From model coefficients the transfer matrix of the model may be found in the form:

$$H(f) = \left( {\sum\limits_{m = 0}^{p} {A(m)\exp ( - 2\pi imf\Delta t)} } \right)^{ - 1}$$
(3)

where m is the number of coefficients, f – frequency.

DTFij( f ) defined by means of H( f ):

$${\text{DTF}}_{ij} (f) = \frac{{\left| {H_{ij} (f)} \right|^{2} }}{{\sum\nolimits_{m = 1}^{k} {\left| {H_{im} (f)} \right|^{2} } }}.$$
(4)

describes causal influence of channel j on channel i at frequency f normalized in respect of inflows to the destination channel i.

DTF expressed by formula (4) shows not only direct, but also indirect (cascade) flows. To determine only direct flows, direct DTF (dDTF) was introduced42.

$${\text{dDTF}}(f) = {\text{ffDTF}}(f)\cdot\;P(f)$$
(5)

ffDTF is the version of DTF, where the dependence of denominator in Eq. (4) on frequency was abandoned. Partial coherence P( f ) has properties similar to ordinary coherence, however it is nonzero only when the given relation between channels is direct.

The MVAR model was fitted for each animal separately, commonly for SWS/no-SWR and SWS/SWR epochs, before and after learning, using ensemble averaging for coefficients estimation. Then dDTF functions were determined. In this way for each animal and each condition we obtained the matrix of dimension 6 × 6 of dDTF( f ) functions showing transmissions between all channels. In order to find the coupling strengths Cij between considered channels, we integrated the dDTF( f )s in the band of interest, namely in the slow gamma (20–50 Hz) range. Then the Cij values were averaged over animals.

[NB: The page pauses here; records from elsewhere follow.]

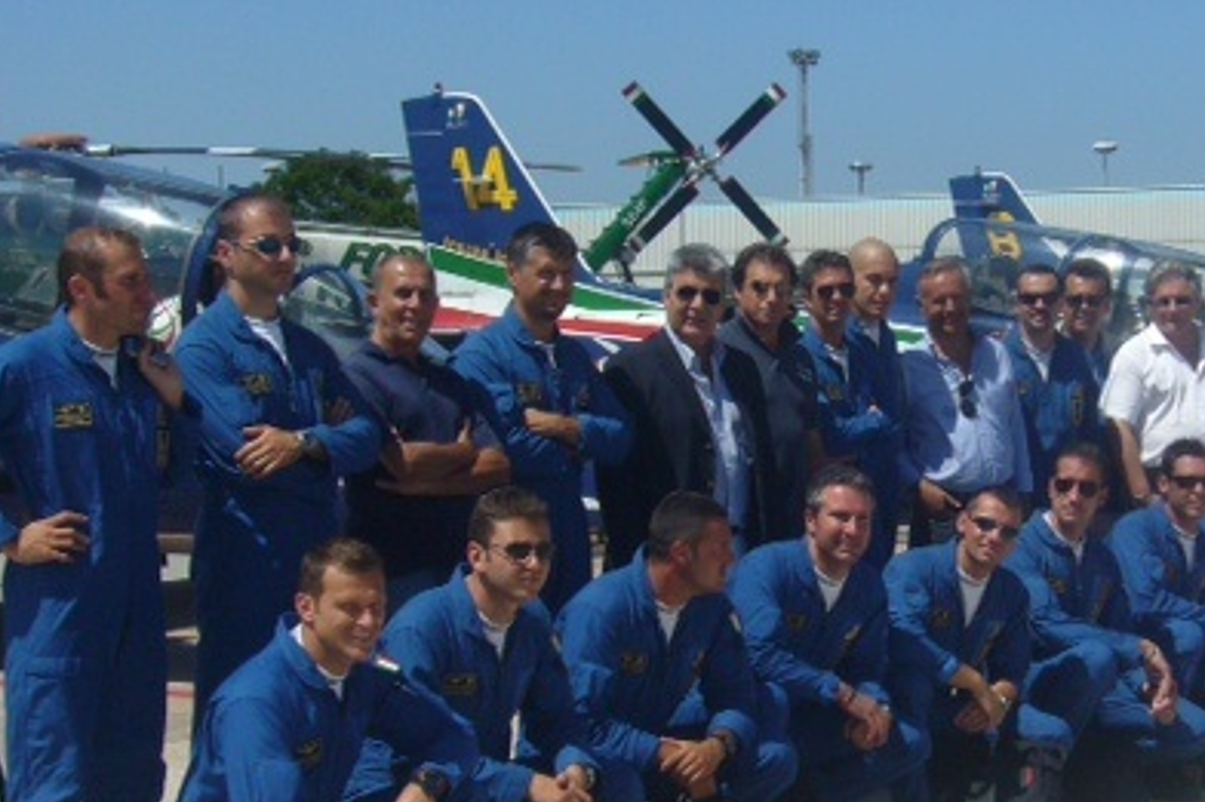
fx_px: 2844
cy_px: 461
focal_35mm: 85
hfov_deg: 23.6
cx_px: 938
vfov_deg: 16.1
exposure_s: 1/640
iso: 100
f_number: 6.7
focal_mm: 8.3
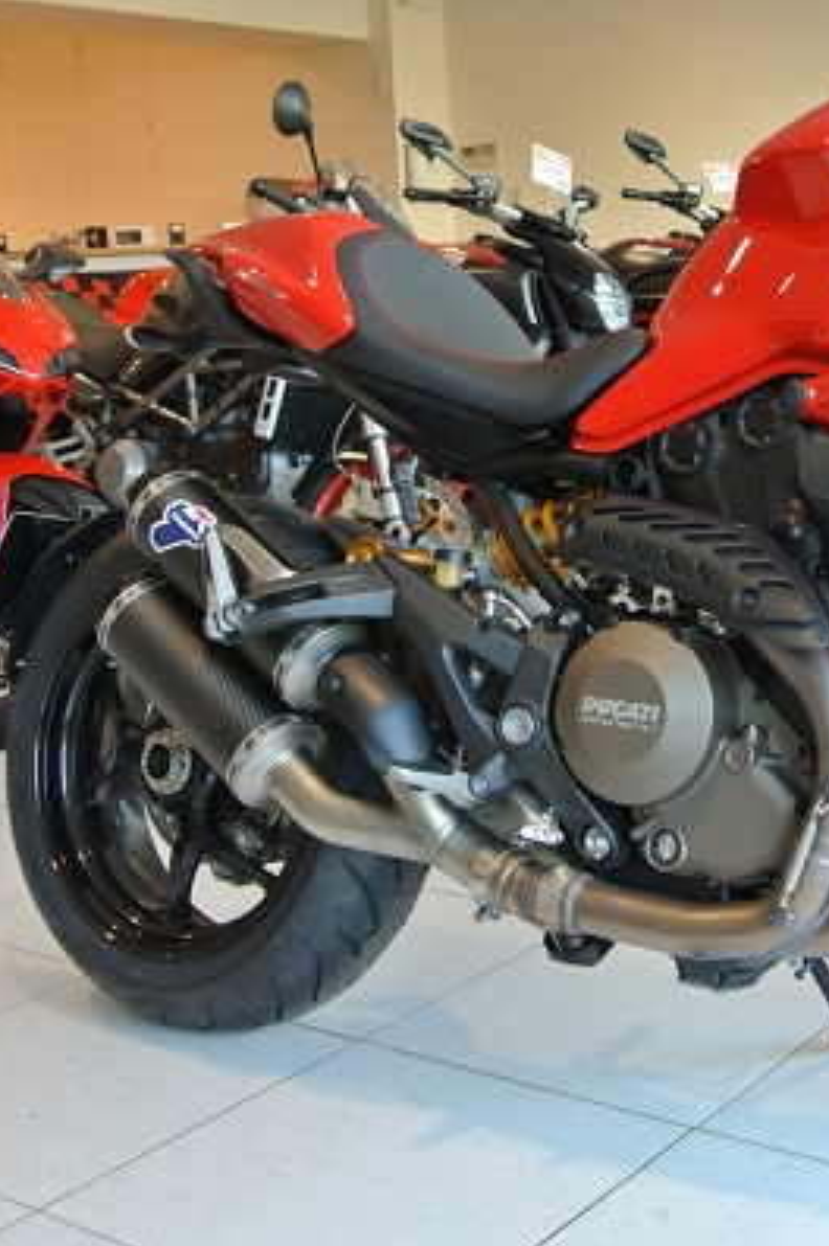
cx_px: 656
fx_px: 1834
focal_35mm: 53
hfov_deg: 25.1
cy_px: 626
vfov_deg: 37.5
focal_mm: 13.1
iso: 560
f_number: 4
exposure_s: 1/60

For statistical analysis the distributions of single transmissions were used. We applied Wilcoxon signed rank tests to determine significances of differences between transmissions before and after learning or transmission during SWS/no-SWR and SWS/SWR epochs.

To get global strengths of transmissions we sorted structures in the groups: CA1 and cortex, by averaging couplings between channels belonging to each group. Then we inspected transmissions between: CA1 → cortex, cortex → cortex, cortex → CA1 and CA1 → CA1 in both directions.